You're just talking about the semantic term itself? I mean there would be a group of people who start working together and growing organically... because of the gain in efficiency through individual specialization. So idk what you're saying. They would produce and sell things to others. No regulations mean that they could obfuscate the negative externalities to the best of their abilities if they wanted to go for straight profit.
It's not just semantics. A "corporation" is a very specific thing which operates in a certain way because of the way it is defined legally. Without the legal fiction of the "corporation" groups of people could (and would) still cooperate to form businesses, but now the individual owners would not be artificially shielded from legal liability for the outcomes of the businesses actions.

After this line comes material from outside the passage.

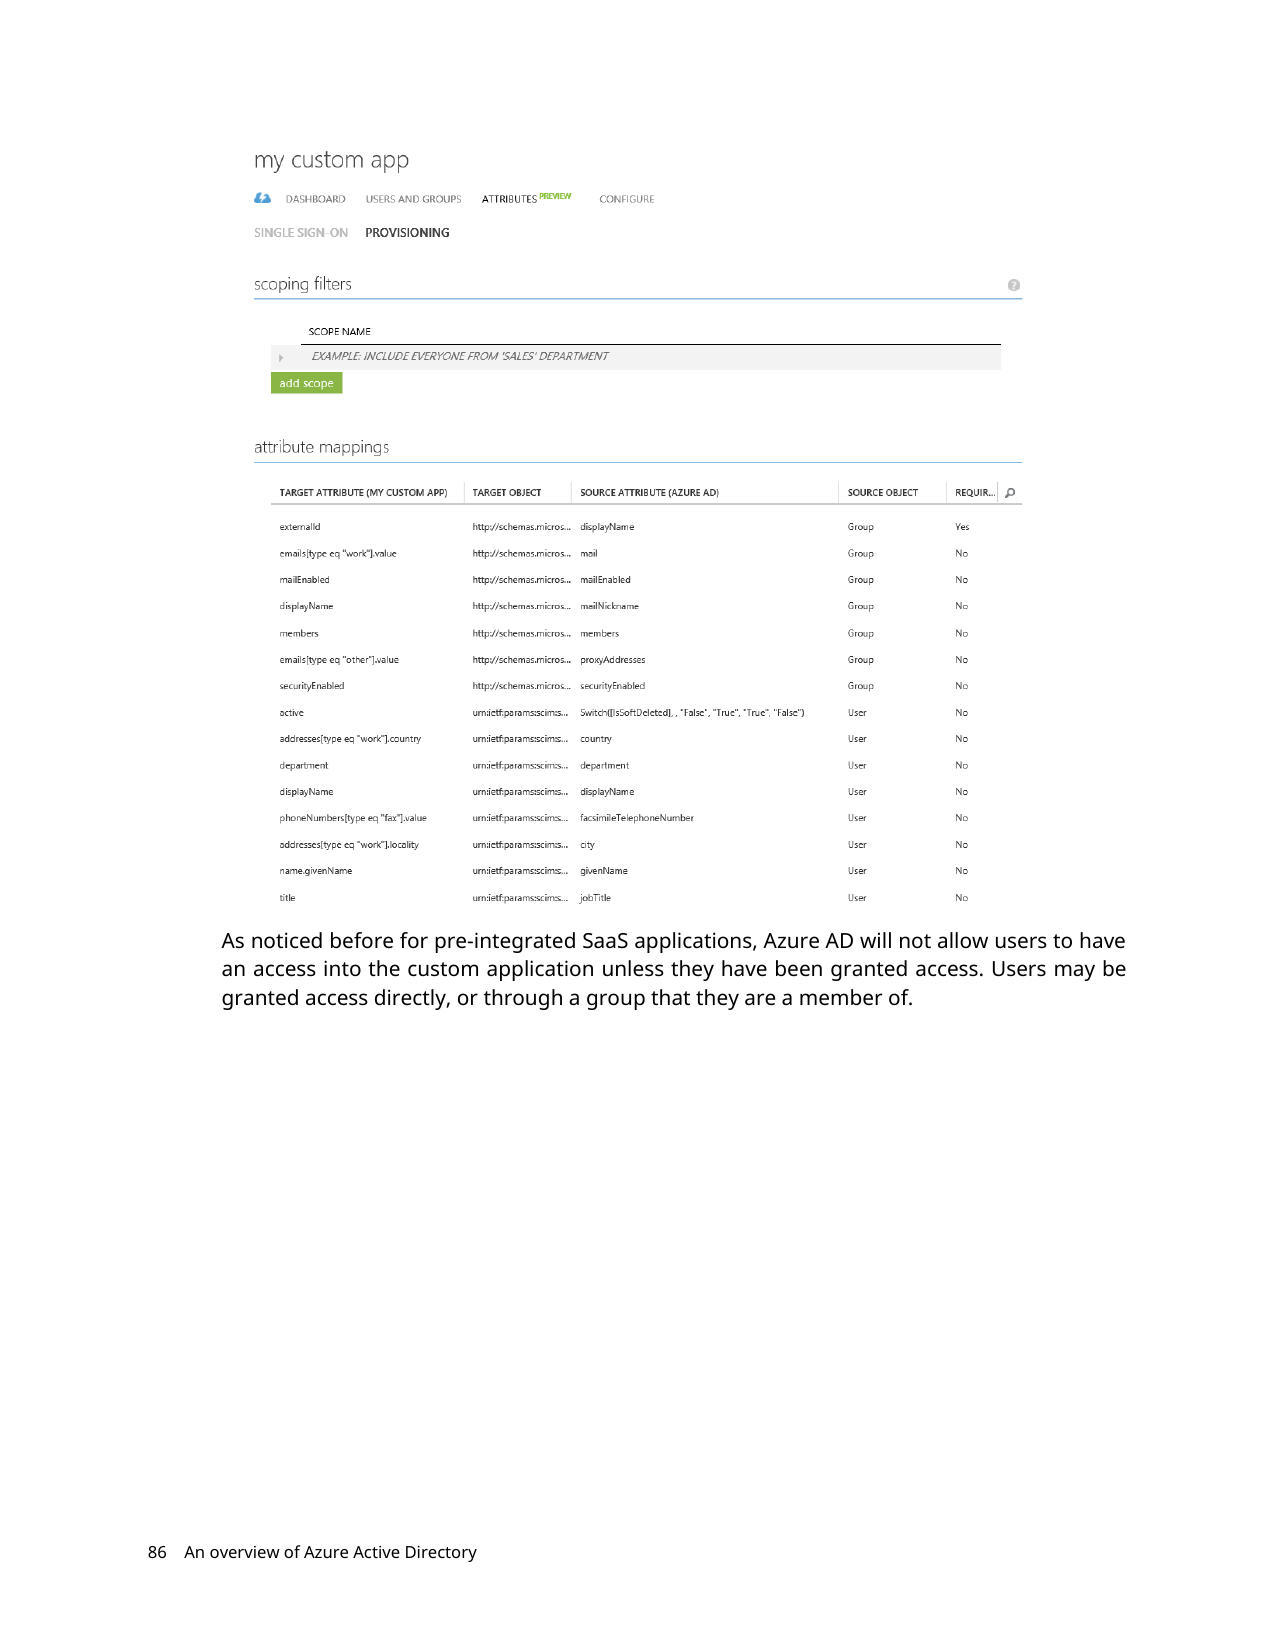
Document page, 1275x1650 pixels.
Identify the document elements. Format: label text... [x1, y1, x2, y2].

text As noticed before for pre-integrated SaaS applications, Azure AD will not allow users to have an access into the custom application unless they have been granted access. Users may be granted access directly, or through a group that they are a member of. [221, 926, 1127, 1011]
picture [242, 147, 1033, 914]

IOW, if you, me and 10 other people get together, start a business as a "partnership" and build a bridge that collapses and kills a bunch of people, each of us, as owners, can be held liable individually for the damage/deaths involved. If we form a corporation, references to "piercing the corporate veil" aside, none of us stand to lose anything more than the amount we invested in the corporation. "Corporations" where created specifically to enable businesses to have larger numbers of owners ("investors"), and part of that was achieved by placing that artificial limit on the liability of the individual owners[1]. The reason for this was nominally a Good Thing, because it allowed larger businesses that could take on risks that smaller businesses would not be able to handle. But one can certainly question if that trade-off was justified... and as I argued before, as a distortion of true "free market" principles, this construct would not exist in a world which strictly held to pure laissez-faire / free-market capitalist ideals.

That said, I will say that there is a semantic aspect to all of this... the term "corporation" has a particular legal meaning in modern times, but the word in the popular vernacular, it is used differently in different parts of the world, and the meaning has changed over time. So just to be clear, when I say "corporation" I specifically mean the modern shared-stock / limited-liability corporation which is a legal fiction created by the State, upon registration by the owners.

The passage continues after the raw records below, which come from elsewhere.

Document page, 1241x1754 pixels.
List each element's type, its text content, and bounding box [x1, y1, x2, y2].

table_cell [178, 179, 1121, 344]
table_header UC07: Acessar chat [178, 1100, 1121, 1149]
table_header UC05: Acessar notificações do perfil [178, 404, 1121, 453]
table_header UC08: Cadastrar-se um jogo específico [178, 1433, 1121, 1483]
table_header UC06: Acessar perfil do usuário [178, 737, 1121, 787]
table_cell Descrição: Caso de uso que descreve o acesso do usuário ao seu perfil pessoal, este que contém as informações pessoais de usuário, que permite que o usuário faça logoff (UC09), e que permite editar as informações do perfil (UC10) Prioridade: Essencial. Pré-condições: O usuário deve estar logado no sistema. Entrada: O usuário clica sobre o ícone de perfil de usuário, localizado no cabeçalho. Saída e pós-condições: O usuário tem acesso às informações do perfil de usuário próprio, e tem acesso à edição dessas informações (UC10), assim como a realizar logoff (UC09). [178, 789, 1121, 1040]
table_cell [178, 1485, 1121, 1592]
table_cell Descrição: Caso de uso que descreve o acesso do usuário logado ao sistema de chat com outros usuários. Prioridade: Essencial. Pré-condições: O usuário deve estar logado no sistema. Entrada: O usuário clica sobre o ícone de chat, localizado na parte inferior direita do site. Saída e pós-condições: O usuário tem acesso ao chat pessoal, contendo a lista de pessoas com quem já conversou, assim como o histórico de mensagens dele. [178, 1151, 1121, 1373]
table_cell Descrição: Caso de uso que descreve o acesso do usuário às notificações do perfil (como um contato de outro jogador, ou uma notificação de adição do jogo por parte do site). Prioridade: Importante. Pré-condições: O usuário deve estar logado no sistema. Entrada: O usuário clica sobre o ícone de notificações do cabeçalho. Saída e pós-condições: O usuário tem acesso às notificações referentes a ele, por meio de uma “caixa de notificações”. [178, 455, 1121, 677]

[1]: https://en.wikipedia.org/wiki/Corporation#Limited_liability

Thanks mindcrime, that's a really interesting answer. It is fair to say that some things normally associated with capitalism depend on growth, e.g. equities.

On the topic of corporations, I can see the point about liability. There could be a world without corporations, and instead use partnerships with pass through liability. I wouldn't take that trade though, because if anything the world needs more innovation, and for the most part the liabilities are financial, and the counterparties are aware of the risk. Some liabilities do seem unfair to limit liability, for example environmental ones, because it hurts people who never agreed to assume any of the risk.

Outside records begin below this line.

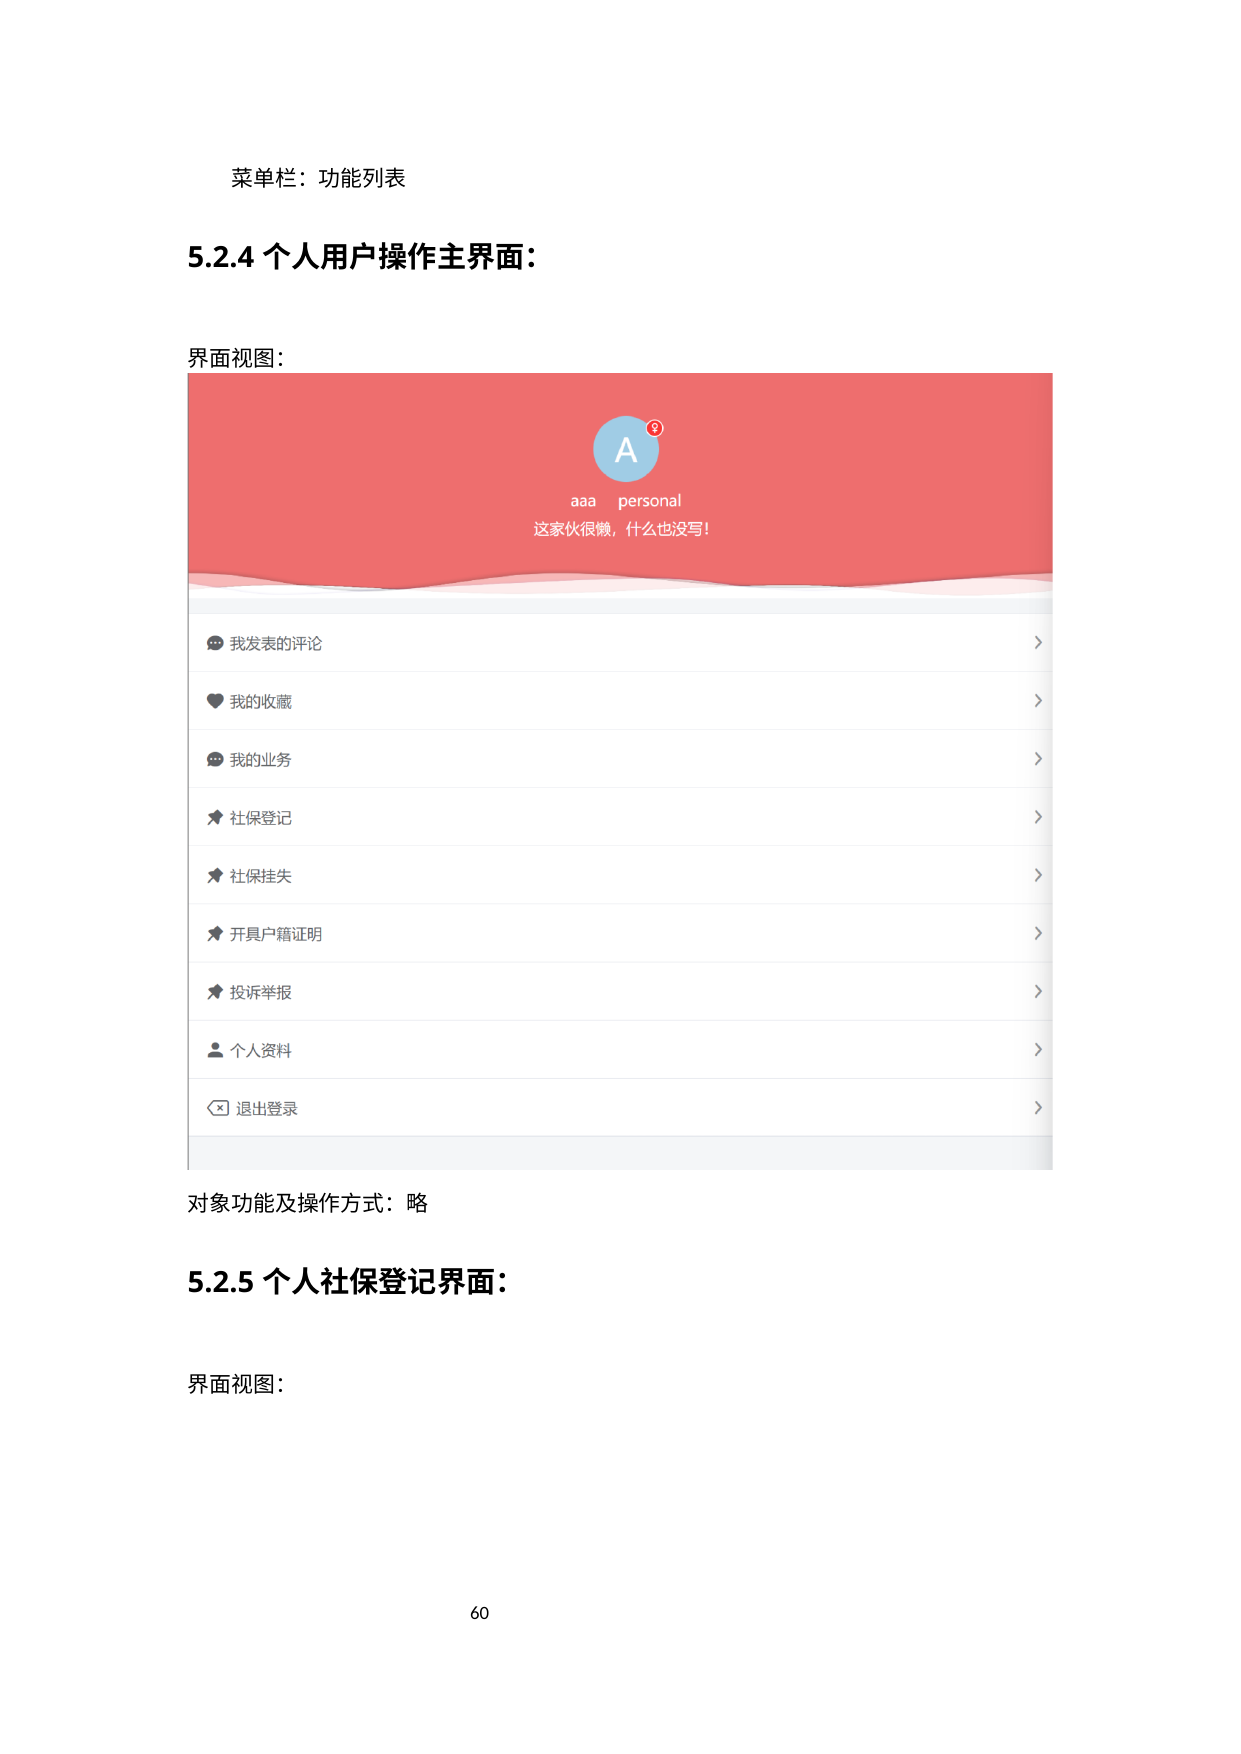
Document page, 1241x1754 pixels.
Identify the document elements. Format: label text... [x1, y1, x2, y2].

subtitle 5.2.4 个人用户操作主界面： [187, 222, 1053, 287]
text 界面视图： [187, 341, 1053, 373]
text 对象功能及操作方式：略 [187, 1186, 1053, 1218]
picture [187, 373, 1053, 1170]
subtitle 5.2.5 个人社保登记界面： [187, 1248, 1053, 1313]
text 界面视图： [187, 1367, 1053, 1399]
text 菜单栏：功能列表 [187, 161, 1053, 193]
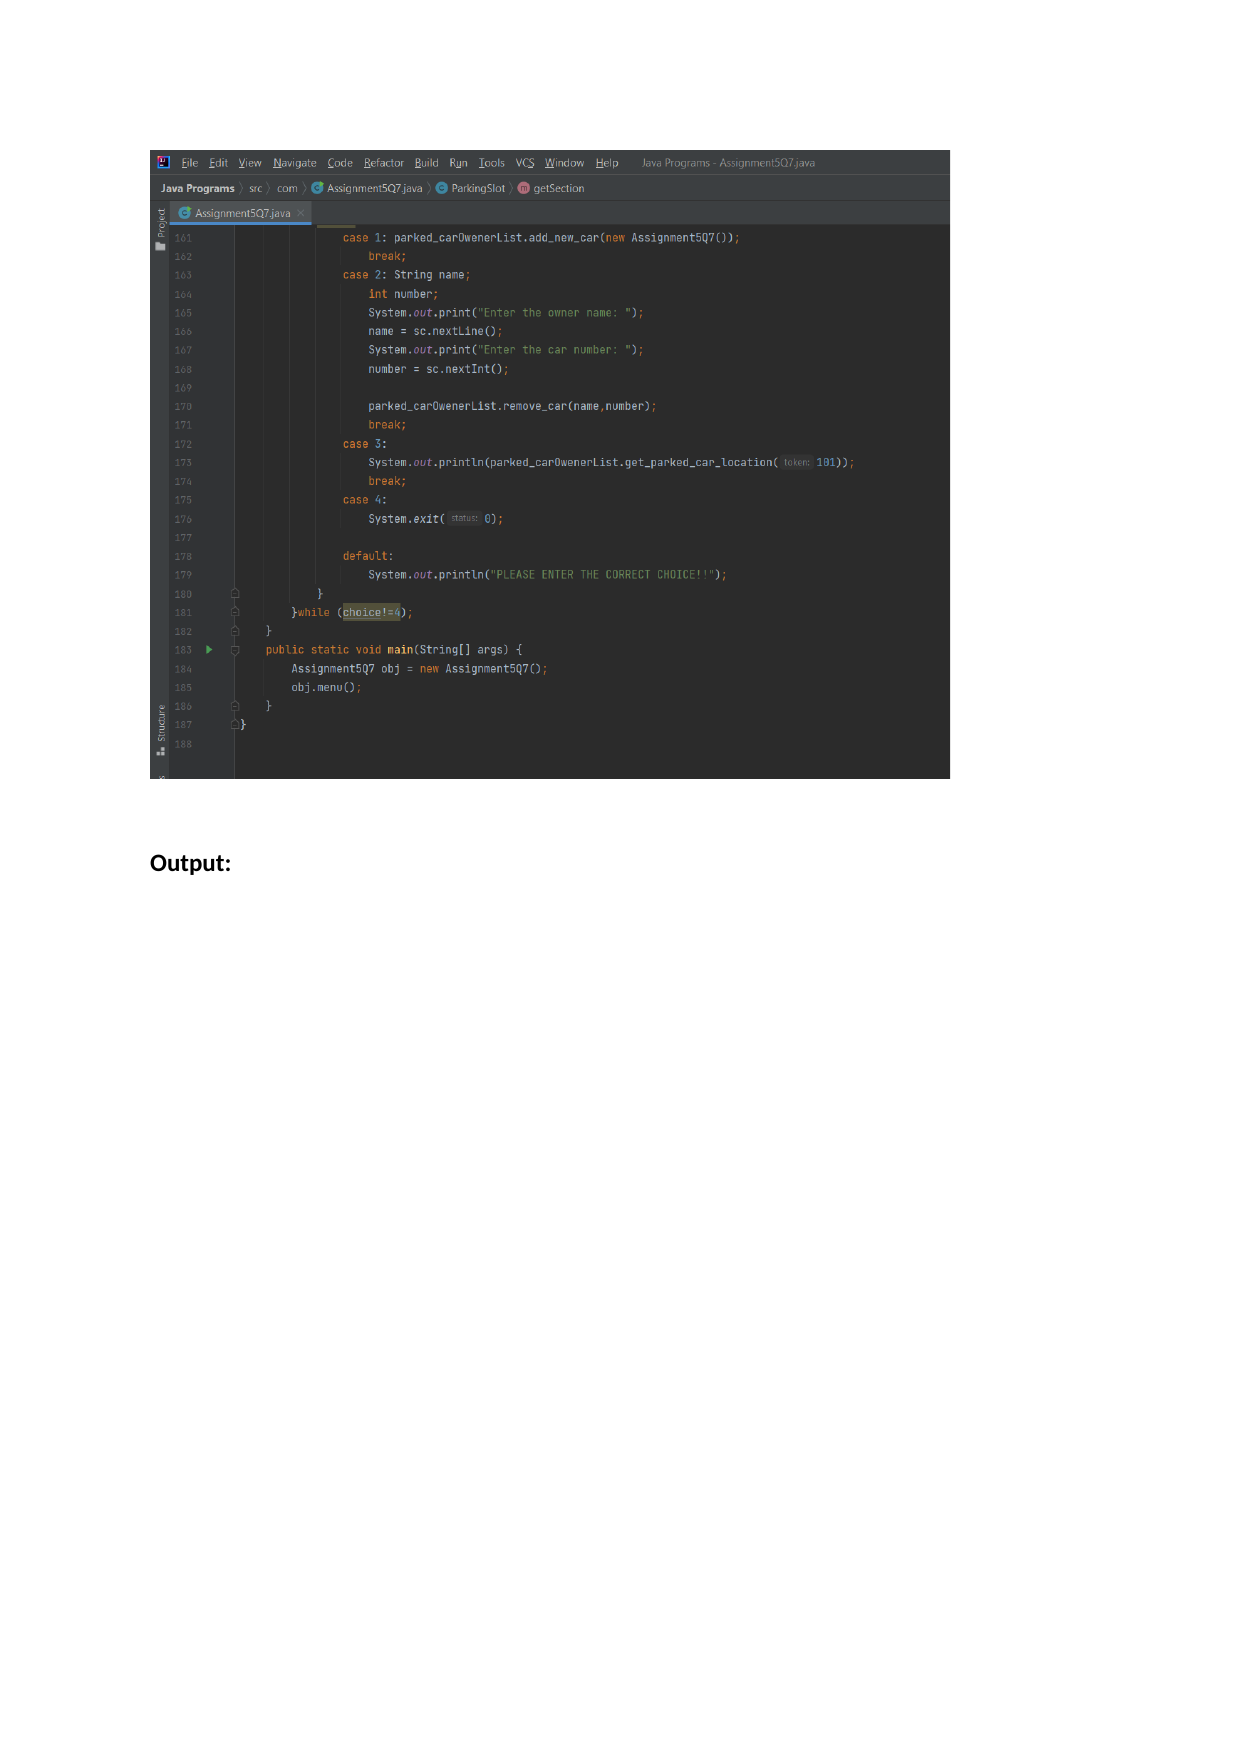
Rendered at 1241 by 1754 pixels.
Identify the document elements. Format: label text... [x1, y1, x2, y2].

text Output: [150, 847, 1090, 878]
picture [150, 150, 951, 779]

It is fair to say that some things normally associated with capitalism depend on growth, e.g. equities.

Yeah, I think that's true. If people expect perpetual growth, that seems to imply constantly growing revenue, which would seem to imply the need for constantly growing consumption, which would seem to imply the need for perpetual population growth, etc. My only point is that capitalism, in "textbook form" at least, doesn't specifically demand that. Now, maybe it's an inevitable emergent aspect of capitalism... I honestly don't know. Whether or not that is the case would be an interesting thing to research.